Parsing XML with namespace in Python via 'ElementTree'

I have the following XML which I want to parse using Python's

ElementTree
:

<rdf:RDF xml:base="http://dbpedia.org/ontology/"
xmlns:rdf="http://www.w3.org/1999/02/22-rdf-syntax-ns#"
xmlns:owl="http://www.w3.org/2002/07/owl#"
xmlns:xsd="http://www.w3.org/2001/XMLSchema#"
xmlns:rdfs="http://www.w3.org/2000/01/rdf-schema#"
xmlns="http://dbpedia.org/ontology/">

<owl:Class rdf:about="http://dbpedia.org/ontology/BasketballLeague">
<rdfs:label xml:lang="en">basketball league</rdfs:label>
<rdfs:comment xml:lang="en">
a group of sports teams that compete against each other
in Basketball
</rdfs:comment>
</owl:Class>

</rdf:RDF>


I want to find all
owl:Class
tags and then extract the value of all
rdfs:label
instances inside them. I am using the following code:

tree = ET.parse("filename")
root = tree.getroot()
root.findall('owl:Class')


Because of the namespace, I am getting the following error.

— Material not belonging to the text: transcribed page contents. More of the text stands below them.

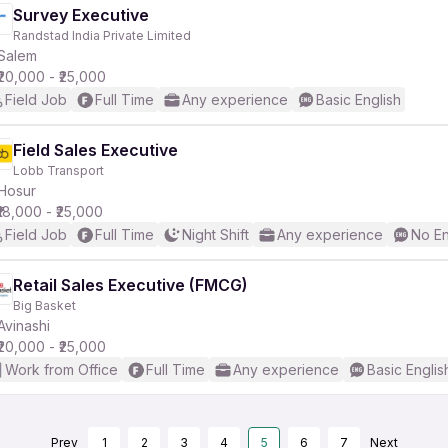
Survey Executive
Randstad India Private Limited
Salem
₹20,000 - ₹25,000
Field Job
Full Time
Any experience
Basic English
Field Sales Executive
Lobb Transport
Hosur
₹18,000 - ₹25,000
Field Job
Full Time
Night Shift
Any experience
No En
Retail Sales Executive (FMCG)
Big Basket
Avinashi
₹20,000 - ₹25,000
Work from Office
Full Time
Any experience
Basic Englis
Prev
1
2
3
4
5
6
7
Next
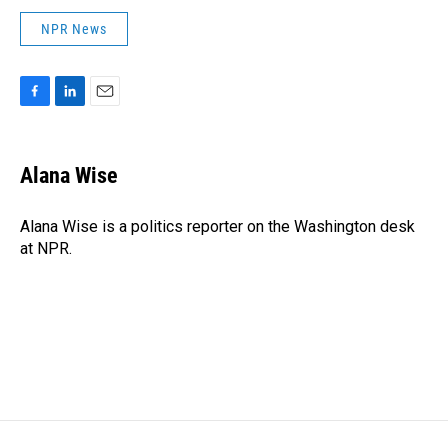
NPR News
F
L
E
a
i
m
c
n
a
e
k
i
Alana Wise
b
e
l
o
d
o
I
Alana Wise is a politics reporter on the Washington desk
k
n
at NPR.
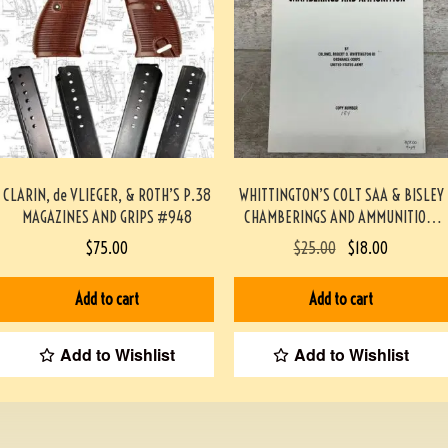
CLARIN, de VLIEGER, & ROTH’S P.38
WHITTINGTON’S COLT SAA & BISLEY
MAGAZINES AND GRIPS #948
CHAMBERINGS AND AMMUNITION,
MONOGRAPH #944-PF
$
75.00
$
25.00
$
18.00
Add to cart
Add to cart
Add to Wishlist
Add to Wishlist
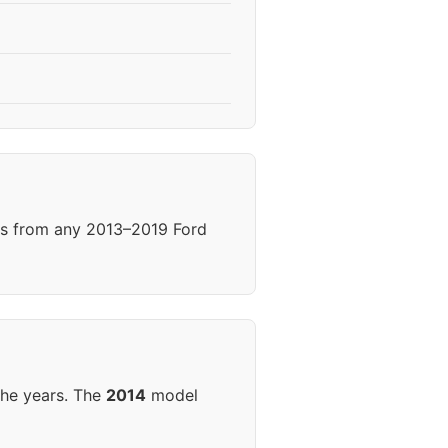
els from any 2013–2019 Ford
the years. The
2014
model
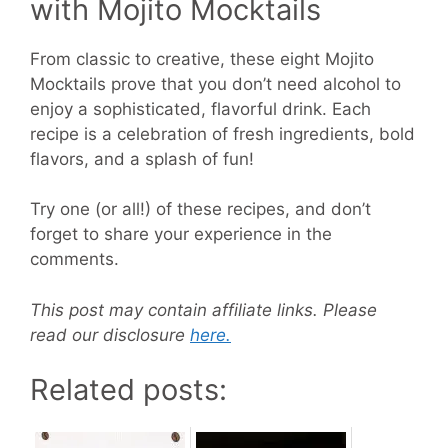
with Mojito Mocktails
From classic to creative, these eight Mojito
Mocktails prove that you don’t need alcohol to
enjoy a sophisticated, flavorful drink. Each
recipe is a celebration of fresh ingredients, bold
flavors, and a splash of fun!
Try one (or all!) of these recipes, and don’t
forget to share your experience in the
comments.
This post may contain affiliate links. Please
read our disclosure
here.
Related posts:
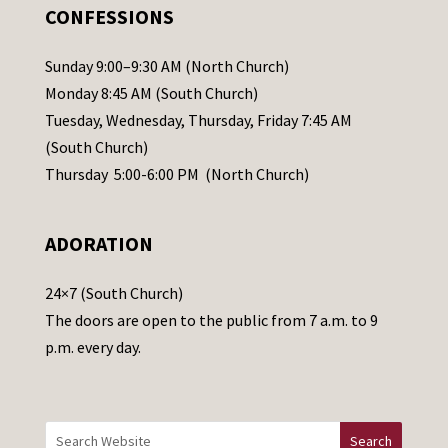
.
CONFESSIONS
P
l
Sunday 9:00–9:30 AM (North Church)
e
Monday 8:45 AM (South Church)
a
Tuesday, Wednesday, Thursday, Friday 7:45 AM
s
(South Church)
e
Thursday 5:00-6:00 PM (North Church)
l
e
ADORATION
a
v
24×7 (South Church)
e
The doors are open to the public from 7 a.m. to 9
t
p.m. every day.
h
i
s
f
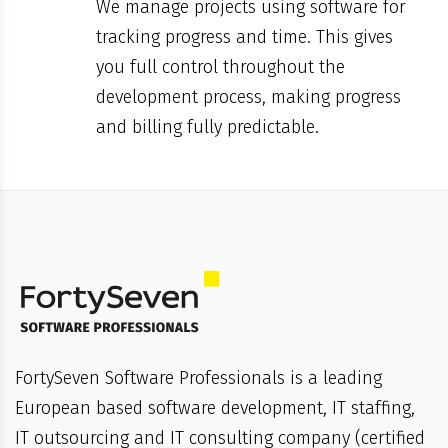
We manage projects using software for
tracking progress and time. This gives
you full control throughout the
development process, making progress
and billing fully predictable.
FortySeven Software Professionals is a leading
European based software development, IT staffing,
IT outsourcing and IT consulting company (certified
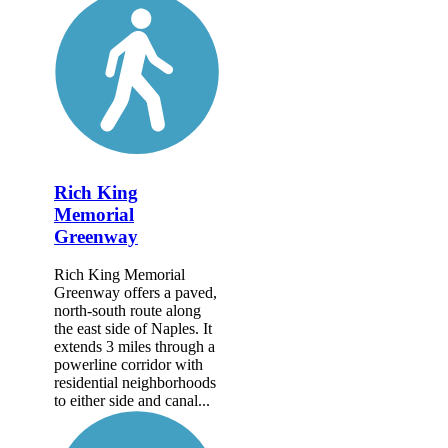
Rich King
Memorial
Greenway
Rich King Memorial
Greenway offers a paved,
north-south route along
the east side of Naples. It
extends 3 miles through a
powerline corridor with
residential neighborhoods
to either side and canal...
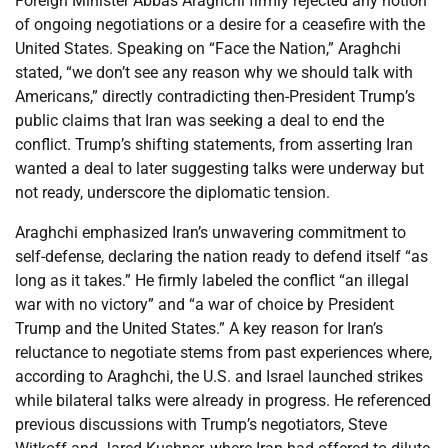
Foreign Minister Abbas Araghchi firmly rejected any notion
of ongoing negotiations or a desire for a ceasefire with the
United States. Speaking on “Face the Nation,” Araghchi
stated, “we don’t see any reason why we should talk with
Americans,” directly contradicting then-President Trump’s
public claims that Iran was seeking a deal to end the
conflict. Trump’s shifting statements, from asserting Iran
wanted a deal to later suggesting talks were underway but
not ready, underscore the diplomatic tension.
Araghchi emphasized Iran’s unwavering commitment to
self-defense, declaring the nation ready to defend itself “as
long as it takes.” He firmly labeled the conflict “an illegal
war with no victory” and “a war of choice by President
Trump and the United States.” A key reason for Iran’s
reluctance to negotiate stems from past experiences where,
according to Araghchi, the U.S. and Israel launched strikes
while bilateral talks were already in progress. He referenced
previous discussions with Trump’s negotiators, Steve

SyntaxError: prefix 'owl' not found in prefix map


I tried reading the document at http://effbot.org/zone/element-namespaces.htm but I am still not able to get this working since the above XML has multiple nested namespaces.

Kindly let me know how to change the code to find all the
owl:Class
tags.

Answer

ElementTree is not too smart about namespaces. You need to give the .find(), findall() and iterfind() methods an explicit namespace dictionary. This is not documented very well:

namespaces = {'owl': 'http://www.w3.org/2002/07/owl#'} # add more as needed

root.findall('owl:Class', namespaces)

Prefixes are only looked up in the namespaces parameter you pass in. This means you can use any namespace prefix you like; the API splits off the owl: part, looks up the corresponding namespace URL in the namespaces dictionary, then changes the search to look for the XPath expression {http://www.w3.org/2002/07/owl}Class instead. You can use the same syntax yourself too of course:

root.findall('{http://www.w3.org/2002/07/owl#}Class')

If you can switch to the lxml library things are better; that library supports the same ElementTree API, but collects namespaces for you in a .nsmap attribute on elements.